WHAT NEEDS TO BE DONE >> Could you copy out, word for word, the lines of the records below that start with the line containing "scientific name: Vanessa annabella" and run through the line containing "common name: European globeflower", with nothing else?

^^^^^^^^^^^^^^^^

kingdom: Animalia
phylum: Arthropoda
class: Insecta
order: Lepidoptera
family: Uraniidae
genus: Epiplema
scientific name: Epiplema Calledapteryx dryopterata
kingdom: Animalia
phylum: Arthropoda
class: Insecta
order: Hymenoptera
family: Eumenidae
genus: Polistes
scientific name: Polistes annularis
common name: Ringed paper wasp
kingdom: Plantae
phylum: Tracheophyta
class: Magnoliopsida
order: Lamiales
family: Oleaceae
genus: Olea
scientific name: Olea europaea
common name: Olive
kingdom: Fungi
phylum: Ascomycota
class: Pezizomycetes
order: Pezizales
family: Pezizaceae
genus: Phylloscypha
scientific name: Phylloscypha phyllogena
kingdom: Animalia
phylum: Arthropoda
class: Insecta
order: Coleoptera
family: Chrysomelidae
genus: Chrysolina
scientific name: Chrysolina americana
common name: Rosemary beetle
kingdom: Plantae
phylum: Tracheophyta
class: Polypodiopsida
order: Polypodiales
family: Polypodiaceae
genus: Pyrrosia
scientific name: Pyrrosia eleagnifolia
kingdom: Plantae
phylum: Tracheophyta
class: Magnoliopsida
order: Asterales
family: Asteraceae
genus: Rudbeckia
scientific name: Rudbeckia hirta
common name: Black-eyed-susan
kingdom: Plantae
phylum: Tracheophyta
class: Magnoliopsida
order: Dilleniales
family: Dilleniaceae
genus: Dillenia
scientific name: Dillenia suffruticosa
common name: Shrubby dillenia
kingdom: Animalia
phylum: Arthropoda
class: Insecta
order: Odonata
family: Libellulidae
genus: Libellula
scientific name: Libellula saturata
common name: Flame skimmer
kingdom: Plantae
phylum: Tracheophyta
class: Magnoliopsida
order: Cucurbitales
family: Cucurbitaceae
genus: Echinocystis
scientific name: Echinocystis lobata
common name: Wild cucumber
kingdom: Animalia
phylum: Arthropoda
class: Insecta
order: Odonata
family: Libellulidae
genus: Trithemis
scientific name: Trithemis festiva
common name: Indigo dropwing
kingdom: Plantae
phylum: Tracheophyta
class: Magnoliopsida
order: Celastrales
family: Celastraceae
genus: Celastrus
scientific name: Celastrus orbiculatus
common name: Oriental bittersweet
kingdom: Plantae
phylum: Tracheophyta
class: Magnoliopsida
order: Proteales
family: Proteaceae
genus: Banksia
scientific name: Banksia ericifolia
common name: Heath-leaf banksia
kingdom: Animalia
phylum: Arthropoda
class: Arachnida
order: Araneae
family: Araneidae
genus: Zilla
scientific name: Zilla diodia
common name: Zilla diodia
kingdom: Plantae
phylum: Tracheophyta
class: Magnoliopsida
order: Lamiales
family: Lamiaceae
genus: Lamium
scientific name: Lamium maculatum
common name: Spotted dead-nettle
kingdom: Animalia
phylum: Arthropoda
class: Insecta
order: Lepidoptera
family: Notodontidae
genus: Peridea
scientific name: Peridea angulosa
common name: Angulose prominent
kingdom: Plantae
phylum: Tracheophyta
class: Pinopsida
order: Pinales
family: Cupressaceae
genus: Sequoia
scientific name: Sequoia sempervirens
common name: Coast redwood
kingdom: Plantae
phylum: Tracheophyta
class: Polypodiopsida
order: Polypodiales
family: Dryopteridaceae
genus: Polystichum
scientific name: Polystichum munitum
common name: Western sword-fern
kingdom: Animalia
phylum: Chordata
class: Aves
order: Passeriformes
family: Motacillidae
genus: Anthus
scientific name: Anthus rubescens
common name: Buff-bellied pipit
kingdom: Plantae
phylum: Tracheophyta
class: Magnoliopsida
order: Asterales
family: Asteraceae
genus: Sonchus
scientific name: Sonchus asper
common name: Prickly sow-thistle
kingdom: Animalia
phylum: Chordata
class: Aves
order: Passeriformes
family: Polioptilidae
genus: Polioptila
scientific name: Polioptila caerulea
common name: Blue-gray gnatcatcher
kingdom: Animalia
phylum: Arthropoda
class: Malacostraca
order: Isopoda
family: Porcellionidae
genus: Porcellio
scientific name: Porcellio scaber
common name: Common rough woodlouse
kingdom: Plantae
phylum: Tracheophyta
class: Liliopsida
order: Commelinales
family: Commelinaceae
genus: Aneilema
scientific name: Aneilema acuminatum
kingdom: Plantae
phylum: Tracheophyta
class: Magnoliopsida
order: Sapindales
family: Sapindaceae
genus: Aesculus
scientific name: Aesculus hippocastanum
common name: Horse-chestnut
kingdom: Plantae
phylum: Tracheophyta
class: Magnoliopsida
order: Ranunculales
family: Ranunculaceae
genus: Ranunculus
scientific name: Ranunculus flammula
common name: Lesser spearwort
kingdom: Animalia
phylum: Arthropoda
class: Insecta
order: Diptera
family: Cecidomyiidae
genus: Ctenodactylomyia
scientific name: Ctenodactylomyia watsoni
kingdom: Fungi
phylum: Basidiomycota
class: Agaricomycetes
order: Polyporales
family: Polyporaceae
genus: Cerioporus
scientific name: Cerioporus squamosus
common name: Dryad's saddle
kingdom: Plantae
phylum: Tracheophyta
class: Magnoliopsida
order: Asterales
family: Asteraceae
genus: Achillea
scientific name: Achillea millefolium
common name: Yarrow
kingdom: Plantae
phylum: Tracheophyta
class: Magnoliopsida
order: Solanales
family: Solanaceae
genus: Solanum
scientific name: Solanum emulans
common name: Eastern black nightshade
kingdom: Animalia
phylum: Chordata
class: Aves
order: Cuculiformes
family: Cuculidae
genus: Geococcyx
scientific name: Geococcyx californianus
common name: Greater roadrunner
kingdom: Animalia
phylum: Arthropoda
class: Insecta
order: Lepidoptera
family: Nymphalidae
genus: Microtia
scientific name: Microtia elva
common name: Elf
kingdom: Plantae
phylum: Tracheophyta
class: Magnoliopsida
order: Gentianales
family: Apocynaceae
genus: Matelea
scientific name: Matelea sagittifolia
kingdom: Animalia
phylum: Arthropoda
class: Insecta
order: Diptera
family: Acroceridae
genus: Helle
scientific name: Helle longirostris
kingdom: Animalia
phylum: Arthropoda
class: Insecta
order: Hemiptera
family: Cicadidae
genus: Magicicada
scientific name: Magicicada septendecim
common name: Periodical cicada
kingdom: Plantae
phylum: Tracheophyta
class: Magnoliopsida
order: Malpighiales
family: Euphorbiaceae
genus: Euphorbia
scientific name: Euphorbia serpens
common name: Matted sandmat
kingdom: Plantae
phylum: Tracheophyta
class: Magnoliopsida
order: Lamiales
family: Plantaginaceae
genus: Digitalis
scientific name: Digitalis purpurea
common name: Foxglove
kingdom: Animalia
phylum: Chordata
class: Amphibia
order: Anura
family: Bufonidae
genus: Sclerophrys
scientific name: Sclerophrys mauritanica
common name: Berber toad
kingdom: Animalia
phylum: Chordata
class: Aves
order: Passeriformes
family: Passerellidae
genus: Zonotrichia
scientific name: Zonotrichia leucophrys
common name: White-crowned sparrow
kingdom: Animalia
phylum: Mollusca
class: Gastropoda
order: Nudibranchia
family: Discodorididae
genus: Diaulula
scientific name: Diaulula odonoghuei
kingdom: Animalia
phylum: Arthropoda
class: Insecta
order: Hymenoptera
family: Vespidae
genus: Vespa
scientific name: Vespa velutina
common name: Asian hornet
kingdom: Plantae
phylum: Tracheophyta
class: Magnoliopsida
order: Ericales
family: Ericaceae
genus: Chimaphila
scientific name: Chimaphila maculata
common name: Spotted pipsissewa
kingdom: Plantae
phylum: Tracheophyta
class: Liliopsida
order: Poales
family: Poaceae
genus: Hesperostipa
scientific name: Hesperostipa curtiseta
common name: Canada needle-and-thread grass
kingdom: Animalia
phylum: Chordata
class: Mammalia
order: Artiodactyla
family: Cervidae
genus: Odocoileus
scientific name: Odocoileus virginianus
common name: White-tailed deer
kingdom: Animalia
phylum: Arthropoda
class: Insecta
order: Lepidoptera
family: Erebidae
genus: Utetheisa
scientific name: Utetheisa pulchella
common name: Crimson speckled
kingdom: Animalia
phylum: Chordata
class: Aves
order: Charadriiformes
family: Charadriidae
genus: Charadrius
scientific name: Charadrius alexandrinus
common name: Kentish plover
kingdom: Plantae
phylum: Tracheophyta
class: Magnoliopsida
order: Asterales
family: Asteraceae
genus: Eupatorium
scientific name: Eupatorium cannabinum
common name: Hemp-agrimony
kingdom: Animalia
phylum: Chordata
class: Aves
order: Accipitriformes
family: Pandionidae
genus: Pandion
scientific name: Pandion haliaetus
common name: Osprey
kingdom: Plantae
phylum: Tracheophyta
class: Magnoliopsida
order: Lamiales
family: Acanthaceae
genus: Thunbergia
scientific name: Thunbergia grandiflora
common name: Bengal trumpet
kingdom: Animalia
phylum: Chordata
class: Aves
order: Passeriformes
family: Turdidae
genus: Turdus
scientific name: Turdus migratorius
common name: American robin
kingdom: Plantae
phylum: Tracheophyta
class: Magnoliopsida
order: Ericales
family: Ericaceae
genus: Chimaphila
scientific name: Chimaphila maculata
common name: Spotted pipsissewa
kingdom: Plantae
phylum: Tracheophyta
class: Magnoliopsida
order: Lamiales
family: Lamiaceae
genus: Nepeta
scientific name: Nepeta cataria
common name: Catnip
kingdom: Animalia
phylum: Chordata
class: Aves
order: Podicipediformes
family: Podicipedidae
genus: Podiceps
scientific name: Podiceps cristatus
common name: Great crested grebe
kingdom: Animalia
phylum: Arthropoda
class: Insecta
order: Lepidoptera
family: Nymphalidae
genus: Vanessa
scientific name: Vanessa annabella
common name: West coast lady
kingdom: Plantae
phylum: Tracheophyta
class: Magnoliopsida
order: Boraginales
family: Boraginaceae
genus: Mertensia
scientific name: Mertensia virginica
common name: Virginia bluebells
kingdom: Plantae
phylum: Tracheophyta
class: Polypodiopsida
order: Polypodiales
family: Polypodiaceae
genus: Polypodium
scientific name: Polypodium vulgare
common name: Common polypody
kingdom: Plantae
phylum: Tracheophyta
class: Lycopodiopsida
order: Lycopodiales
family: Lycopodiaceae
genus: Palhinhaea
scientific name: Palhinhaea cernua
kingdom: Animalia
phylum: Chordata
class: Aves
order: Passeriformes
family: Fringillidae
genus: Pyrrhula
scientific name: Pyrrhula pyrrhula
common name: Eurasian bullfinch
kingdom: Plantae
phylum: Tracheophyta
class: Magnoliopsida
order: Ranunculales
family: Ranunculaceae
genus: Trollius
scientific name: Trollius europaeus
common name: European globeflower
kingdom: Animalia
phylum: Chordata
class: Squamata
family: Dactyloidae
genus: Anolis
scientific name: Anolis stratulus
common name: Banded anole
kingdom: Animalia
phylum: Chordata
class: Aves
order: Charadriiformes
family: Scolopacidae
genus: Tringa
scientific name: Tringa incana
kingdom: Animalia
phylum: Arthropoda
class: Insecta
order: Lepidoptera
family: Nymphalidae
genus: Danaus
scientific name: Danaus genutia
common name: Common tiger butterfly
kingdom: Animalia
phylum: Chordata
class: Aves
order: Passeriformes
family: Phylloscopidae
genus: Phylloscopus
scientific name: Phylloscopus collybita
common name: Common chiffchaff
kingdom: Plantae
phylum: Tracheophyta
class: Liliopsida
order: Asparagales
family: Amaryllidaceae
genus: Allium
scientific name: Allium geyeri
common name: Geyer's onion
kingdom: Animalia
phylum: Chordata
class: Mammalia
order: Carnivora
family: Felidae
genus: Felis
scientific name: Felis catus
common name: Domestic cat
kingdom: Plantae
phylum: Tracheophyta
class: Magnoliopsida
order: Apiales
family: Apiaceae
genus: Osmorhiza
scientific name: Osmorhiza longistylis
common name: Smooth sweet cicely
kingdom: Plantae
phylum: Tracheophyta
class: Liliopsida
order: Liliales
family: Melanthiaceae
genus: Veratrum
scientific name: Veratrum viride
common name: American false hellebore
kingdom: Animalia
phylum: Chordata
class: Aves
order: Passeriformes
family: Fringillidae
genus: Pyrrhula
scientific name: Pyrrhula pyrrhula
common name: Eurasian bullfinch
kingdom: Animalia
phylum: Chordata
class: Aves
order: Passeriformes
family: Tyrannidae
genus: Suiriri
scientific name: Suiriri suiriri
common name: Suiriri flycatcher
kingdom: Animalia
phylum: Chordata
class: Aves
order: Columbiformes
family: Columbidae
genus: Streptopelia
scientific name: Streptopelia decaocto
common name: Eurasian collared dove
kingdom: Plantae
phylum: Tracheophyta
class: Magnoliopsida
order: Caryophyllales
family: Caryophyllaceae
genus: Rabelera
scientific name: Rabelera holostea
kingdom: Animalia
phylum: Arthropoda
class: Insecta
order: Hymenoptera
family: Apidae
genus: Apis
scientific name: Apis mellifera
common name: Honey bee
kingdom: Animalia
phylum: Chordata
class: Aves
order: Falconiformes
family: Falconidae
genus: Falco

^^^^^^^^^^^^^^^^

PROBLEM SOLUTION >>
scientific name: Vanessa annabella
common name: West coast lady
kingdom: Plantae
phylum: Tracheophyta
class: Magnoliopsida
order: Boraginales
family: Boraginaceae
genus: Mertensia
scientific name: Mertensia virginica
common name: Virginia bluebells
kingdom: Plantae
phylum: Tracheophyta
class: Polypodiopsida
order: Polypodiales
family: Polypodiaceae
genus: Polypodium
scientific name: Polypodium vulgare
common name: Common polypody
kingdom: Plantae
phylum: Tracheophyta
class: Lycopodiopsida
order: Lycopodiales
family: Lycopodiaceae
genus: Palhinhaea
scientific name: Palhinhaea cernua
kingdom: Animalia
phylum: Chordata
class: Aves
order: Passeriformes
family: Fringillidae
genus: Pyrrhula
scientific name: Pyrrhula pyrrhula
common name: Eurasian bullfinch
kingdom: Plantae
phylum: Tracheophyta
class: Magnoliopsida
order: Ranunculales
family: Ranunculaceae
genus: Trollius
scientific name: Trollius europaeus
common name: European globeflower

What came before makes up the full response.